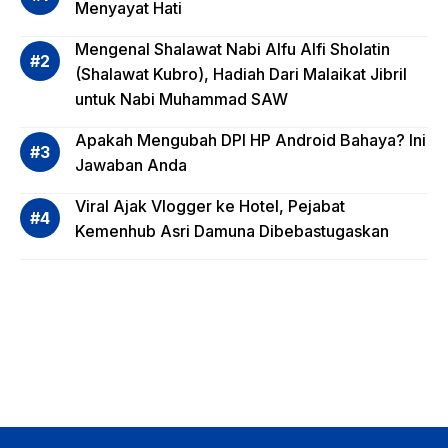
Risiko
Menyayat Hati
Invest
Mengenal Shalawat Nabi Alfu Alfi Sholatin
asi
(Shalawat Kubro), Hadiah Dari Malaikat Jibril
Reksa
untuk Nabi Muhammad SAW
dana,
Apa
Apakah Mengubah DPI HP Android Bahaya? Ini
Saja?
Jawaban Anda
Viral Ajak Vlogger ke Hotel, Pejabat
Kemenhub Asri Damuna Dibebastugaskan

┄┄┄┄┄┄┄┄┄┄┄┄┄┄┄┄┄┄┄┄

* Task prompt:
Restate the data above exactly, stripping out each image.

* Solution to the problem:
Risiko
Menyayat Hati
Invest
Mengenal Shalawat Nabi Alfu Alfi Sholatin
asi
(Shalawat Kubro), Hadiah Dari Malaikat Jibril
Reksa
untuk Nabi Muhammad SAW
dana,
Apa
Apakah Mengubah DPI HP Android Bahaya? Ini
Saja?
Jawaban Anda
Viral Ajak Vlogger ke Hotel, Pejabat
Kemenhub Asri Damuna Dibebastugaskan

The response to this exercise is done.